Texto publicado hoje n’O Popular.
Mais inteligente do que ver a guerra, ou as versões sensacionalistas e espetacularizadas que nos chegam dela, é pensá-la e pensar a nossa relação com as imagens dos conflitos que assolam o mundo, imagens que, não é de hoje, circulam (ou, para usar um termo atual, viralizam) por aí. É o que propõe Jean-Luc Godard em filmes como Para sempre Mozart.
O longa se organiza em torno de dois momentos: alguns jovens tentam chegar a Sarajevo, em meio à guerra que solapou a até então Iugoslávia, a fim de encenar uma peça de Musset; um velho cineasta é tolhido pela estupidez dos produtores, pela incompetência dos atores e pela incompreensão do público, que, noutro momento, não perdoa nem mesmo Mozart (que teria “notas demais”).
Assim, e não por acaso, Godard desenvolve o mínimo possível de notas, e nem sempre até o final. O filme me parece a narrativa (se tanto) de uma sequência de abortos narrativos. Por exemplo: a esperança abortada dos jovens, típica de seu idealismo; essa esperança sorri obscuramente, exibe os dentes da própria morte. Pois é óbvio que eles não chegarão a Sarajevo. A morte é desespetacularizada, assim como a guerra. Logo, a única peça que os personagens encenam é a de seu próprio fim.
Godard já lidara com o campo de batalha em Tempo de Guerra (Les carabiniers, 1963), um filme de guerra cuja estrutura parodia e nega a dos filmes de guerra. Não que haja ali um desmonte do gênero; antes, o cineasta dá um passo atrás em relação a ele. Com isso, ele sublinha a precariedade do discurso sobre a violência, tornado prosaico (porque é mesmo desgraçadamente prosaico) até pelo que os dois protagonistas, fazendeiros-combatentes, escrevem às esposas distantes, como: “Passamos por um rio de sangue. Um grande beijo”.

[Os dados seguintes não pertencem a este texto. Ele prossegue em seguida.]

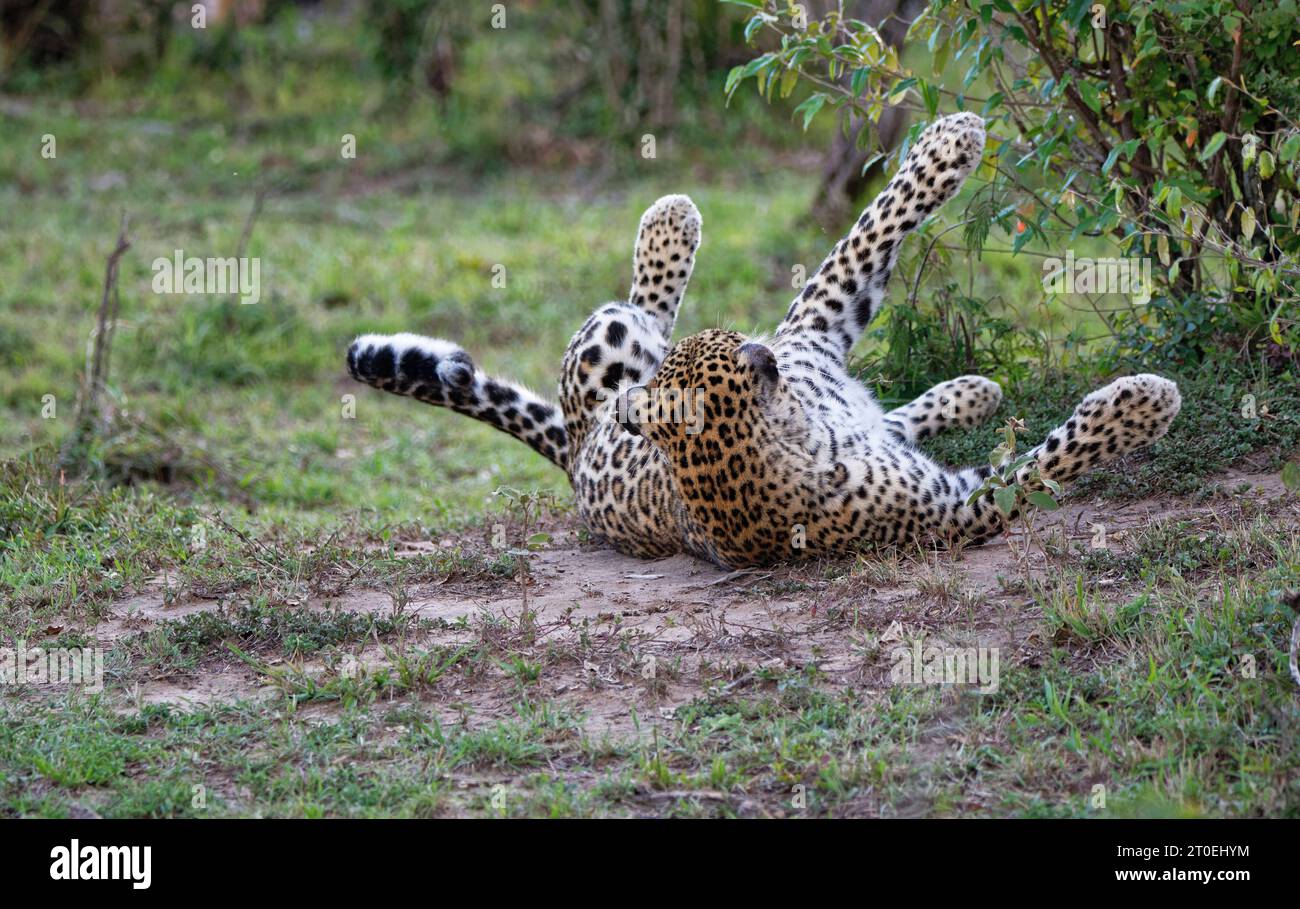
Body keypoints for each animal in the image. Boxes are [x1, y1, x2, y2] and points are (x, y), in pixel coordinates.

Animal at [347, 112, 1181, 569]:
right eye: (728, 339)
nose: (758, 343)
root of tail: (579, 453)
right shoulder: (955, 509)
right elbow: (1049, 460)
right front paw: (1142, 405)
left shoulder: (812, 331)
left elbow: (872, 225)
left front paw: (944, 142)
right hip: (607, 347)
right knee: (635, 305)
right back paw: (671, 220)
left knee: (892, 413)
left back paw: (969, 390)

Para sempre Mozart, realizado mais de três décadas depois, trabalha em um outro registro, voltado inclusive para a própria feitura do filme. O desconsolo para com o business cinematográfico é explícito na segunda metade. O filme dentro do filme, sim, parece ter notas demais. O produtor quer sempre mais. Olha para o mar e reclama, diz que é pouco. O investidor é dono de um cassino. Note-se, também, como a atriz só consegue dizer um sim quando foge da câmera do filme dentro do filme e encara a outra, de Godard. Ela só se faz presente na medida em que se retira da camada narrativa mais interna (e falsa) para se colocar na outra, antiespetaculosa.
E o cinema de Godard parece há muito movimentar-se pela via da ausência. Ele está fora do circuito, fora das formas narrativas tradicionais, fora do que o grosso do público espera que um filme seja. Para sempre Mozart olha noutra direção, e evita ser. As melhores passagens dizem respeito à viagem abortada dos jovens. Eles são feitos prisioneiros. São barbarizados. Cavam as próprias covas. O quadro não tenta contê-los, por um lado (vide a morte de Camille), e, por outro, sequer tenta enquadrar a violência. Tal distanciamento é típico da estética antinaturalista do diretor.
O envolvimento emocional com a violência soa obsceno para Godard, até porque aquele rio de sangue nunca parou de correr. A diferença é que, hoje, salvo raras exceções, não escrevemos mais cartas. Não, nem mesmo isso.